→ Try it
One number is the full answer: how many lines in the records contain the word "unfold"?

** Dataset follows **

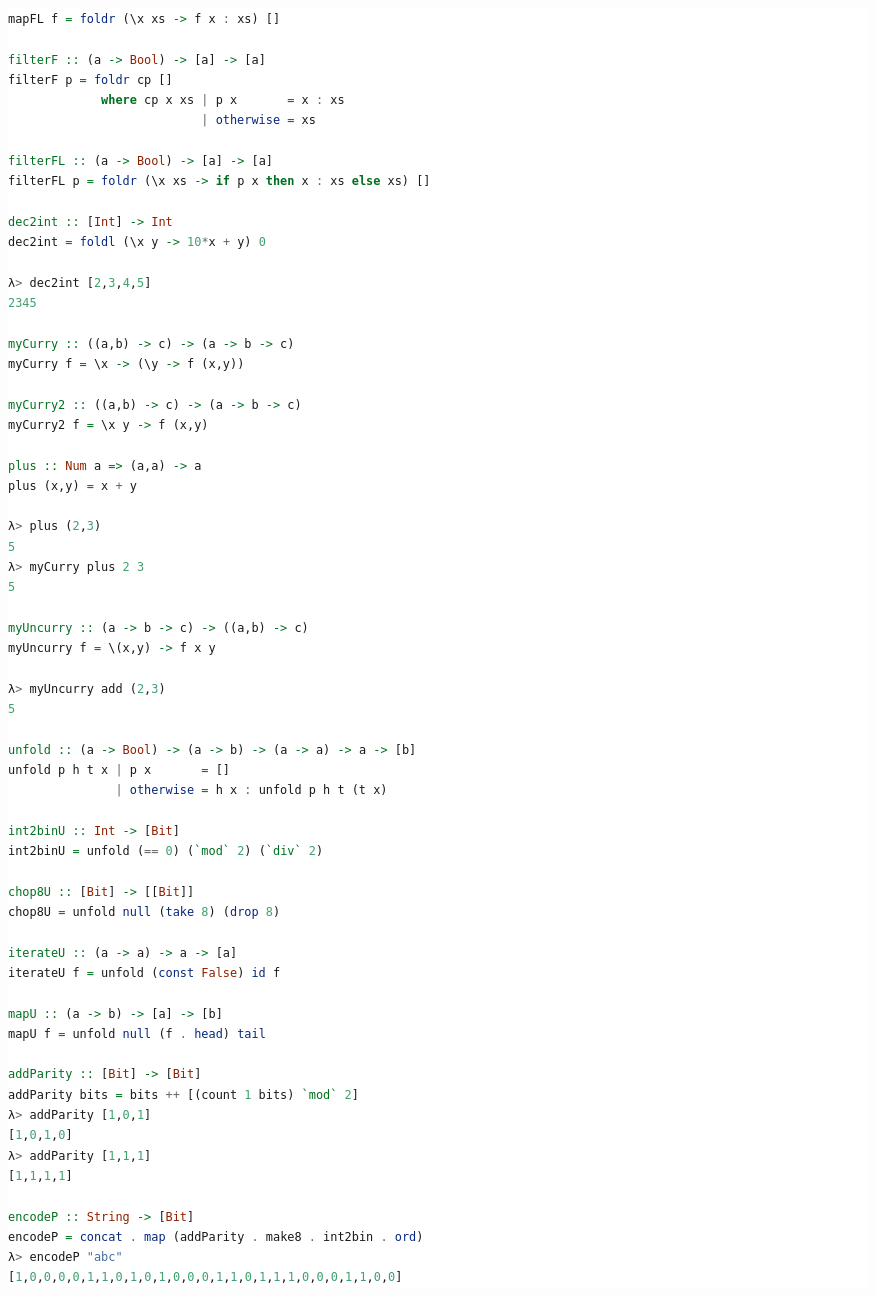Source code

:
 ```haskell
mapFL f = foldr (\x xs -> f x : xs) []

filterF :: (a -> Bool) -> [a] -> [a]
filterF p = foldr cp []
             where cp x xs | p x       = x : xs
                           | otherwise = xs

filterFL :: (a -> Bool) -> [a] -> [a]
filterFL p = foldr (\x xs -> if p x then x : xs else xs) []

dec2int :: [Int] -> Int
dec2int = foldl (\x y -> 10*x + y) 0

λ> dec2int [2,3,4,5]
2345

myCurry :: ((a,b) -> c) -> (a -> b -> c)
myCurry f = \x -> (\y -> f (x,y))

myCurry2 :: ((a,b) -> c) -> (a -> b -> c)
myCurry2 f = \x y -> f (x,y)

plus :: Num a => (a,a) -> a
plus (x,y) = x + y

λ> plus (2,3)
5
λ> myCurry plus 2 3
5

myUncurry :: (a -> b -> c) -> ((a,b) -> c)
myUncurry f = \(x,y) -> f x y

λ> myUncurry add (2,3)
5

unfold :: (a -> Bool) -> (a -> b) -> (a -> a) -> a -> [b]
unfold p h t x | p x       = []
               | otherwise = h x : unfold p h t (t x)

int2binU :: Int -> [Bit]
int2binU = unfold (== 0) (`mod` 2) (`div` 2)

chop8U :: [Bit] -> [[Bit]]
chop8U = unfold null (take 8) (drop 8)

iterateU :: (a -> a) -> a -> [a]
iterateU f = unfold (const False) id f

mapU :: (a -> b) -> [a] -> [b]
mapU f = unfold null (f . head) tail

addParity :: [Bit] -> [Bit]
addParity bits = bits ++ [(count 1 bits) `mod` 2]
λ> addParity [1,0,1]
[1,0,1,0]
λ> addParity [1,1,1]
[1,1,1,1]

encodeP :: String -> [Bit]
encodeP = concat . map (addParity . make8 . int2bin . ord)
λ> encodeP "abc"
[1,0,0,0,0,1,1,0,1,0,1,0,0,0,1,1,0,1,1,1,0,0,0,1,1,0,0]
```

** End of Dataset **

→ Answer
7